Since the questionnaire depends on the adolescent self-report, all responses should be confirmed by the examiner. The author will need to ask additional assessment questions about the depressive symptoms, severity, duration, and any associated impairments (Siu, 2016). For instance, the author will ask: How long have you experienced a low mood? When did you start to experience poor concentration in school? How have the symptoms affected your academic performance? Have the symptoms contributed to other health problems? Do you ever think that you are better off dead? Have you contemplated of ending it all?

Information from the parent is vital since a diagnosis established from several informants has greater reliability and validity. Despite obtaining information from the parent, ethical principles require the examiner to restrain from communicating about the problem with the parent without written consent from the adolescent (Thapar et al., 2012). The clinician should discuss with the adolescent whether to share the health findings with the parents and obtain the written consent. The adolescent should also consent whether the information should be provided once or regularly (Thapar et al., 2012). Nevertheless, the health provider is permitted to discuss with the adolescent’s guardian if there is a medical emergency or if the provider suspects assault, child abuse, or bullying.

Support Options for Adolescents Encountering External Stressors

Available support options for adolescents facing external stressors include community support groups where they are trained on how to address life stressors positively. They are also taught how to recognize a person having external stressors and treatment options available for them (Ames et al., 2014). Support options for adolescents with depression include psychotherapy programs on cognitive-behavioral therapy (CBT) strategies. CBT entails training adolescents on cognitive restructuring and behavioral strategies to enable them to change negative thoughts and solve maladaptive responses (Ames et al., 2014). In addition to CBT, adolescents are educated on depression, including symptoms, impact, and treatment options for depression.  The strategies also target adolescents with parents with a history of depression, those with sub-threshold depressive symptoms, and a history of depressive disorder.

 

 

Conclusion

Adolescents are exposed to several devastating internal and external life struggles, which result in issues such as depression. The most common risks for adolescent depression include external stressors such as peer victimization through bullying, maltreatment, and negative family relationships. Girls faced with external stressors have a higher susceptibility to depression than boys. Besides, depression has contributed to alcohol and substance use, decline in academic performance, and suicide in adolescents. Depression screening tools available for the adolescent population include PHQ-A and BDI. The clinician should also ask questions to determine the onset, severity, and associated comorbidities.

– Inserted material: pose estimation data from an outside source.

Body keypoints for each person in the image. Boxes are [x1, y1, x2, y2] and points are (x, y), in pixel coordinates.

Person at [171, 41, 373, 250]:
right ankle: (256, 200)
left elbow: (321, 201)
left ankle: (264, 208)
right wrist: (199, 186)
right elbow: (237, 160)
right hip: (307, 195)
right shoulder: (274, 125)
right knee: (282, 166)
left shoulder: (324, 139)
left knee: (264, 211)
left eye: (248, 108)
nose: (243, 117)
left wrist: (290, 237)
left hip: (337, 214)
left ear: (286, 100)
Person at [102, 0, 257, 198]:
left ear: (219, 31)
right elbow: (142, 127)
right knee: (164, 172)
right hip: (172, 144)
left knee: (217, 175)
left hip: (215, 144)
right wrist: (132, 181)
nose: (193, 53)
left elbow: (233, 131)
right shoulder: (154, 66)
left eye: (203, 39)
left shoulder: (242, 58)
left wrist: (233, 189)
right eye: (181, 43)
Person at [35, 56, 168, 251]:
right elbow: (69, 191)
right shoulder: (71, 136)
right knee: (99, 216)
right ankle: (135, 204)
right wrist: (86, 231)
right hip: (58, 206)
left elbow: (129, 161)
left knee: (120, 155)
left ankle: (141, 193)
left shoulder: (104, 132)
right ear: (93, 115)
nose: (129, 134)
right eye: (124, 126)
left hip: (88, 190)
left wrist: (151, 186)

Support options available include support groups and psychotherapy programs to help adolescents have cognitive restructuring and behavioral strategies.

References

Ames, C. S., Richardson, J., Payne, S., Smith, P., & Leigh, E. (2014). Mindfulness‐based cognitive therapy for depression in adolescents. Child and Adolescent Mental Health19(1), 74-78.

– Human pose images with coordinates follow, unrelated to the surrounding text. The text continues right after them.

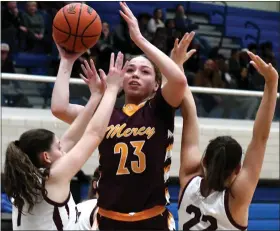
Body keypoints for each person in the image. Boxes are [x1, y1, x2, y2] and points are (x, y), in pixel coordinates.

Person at [51, 2, 188, 229]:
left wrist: (139, 40)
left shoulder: (159, 109)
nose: (135, 74)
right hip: (108, 219)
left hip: (152, 219)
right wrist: (67, 62)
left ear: (156, 85)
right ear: (121, 79)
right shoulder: (105, 115)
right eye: (130, 70)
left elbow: (179, 80)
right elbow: (60, 108)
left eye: (144, 71)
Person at [3, 51, 126, 230]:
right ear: (46, 156)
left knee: (94, 207)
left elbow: (72, 135)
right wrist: (112, 90)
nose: (64, 148)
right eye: (59, 147)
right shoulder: (53, 177)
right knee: (104, 207)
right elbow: (93, 134)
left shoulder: (28, 178)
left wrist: (68, 62)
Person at [178, 51, 279, 230]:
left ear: (204, 160)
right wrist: (271, 83)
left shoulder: (188, 180)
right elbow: (260, 138)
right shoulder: (237, 199)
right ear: (238, 169)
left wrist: (177, 66)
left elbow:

Avenevoli, S., Swendsen, J., He, J. P., Burstein, M., & Merikangas, K. R. (2015). Major depression in the national comorbidity survey–adolescent supplement: Prevalence, correlates, and treatment. Journal of the American Academy of Child & Adolescent Psychiatry54(1), 37-44.

Collishaw, S. (2015). Annual research review: Secular trends in child and adolescent mental health. Journal of Child Psychology and Psychiatry56(3), 370-393.

Siu, A. L. (2016). Screening for depression in children and adolescents: US Preventive Services Task Force recommendation statement. Annals of internal medicine164(5), 360-366.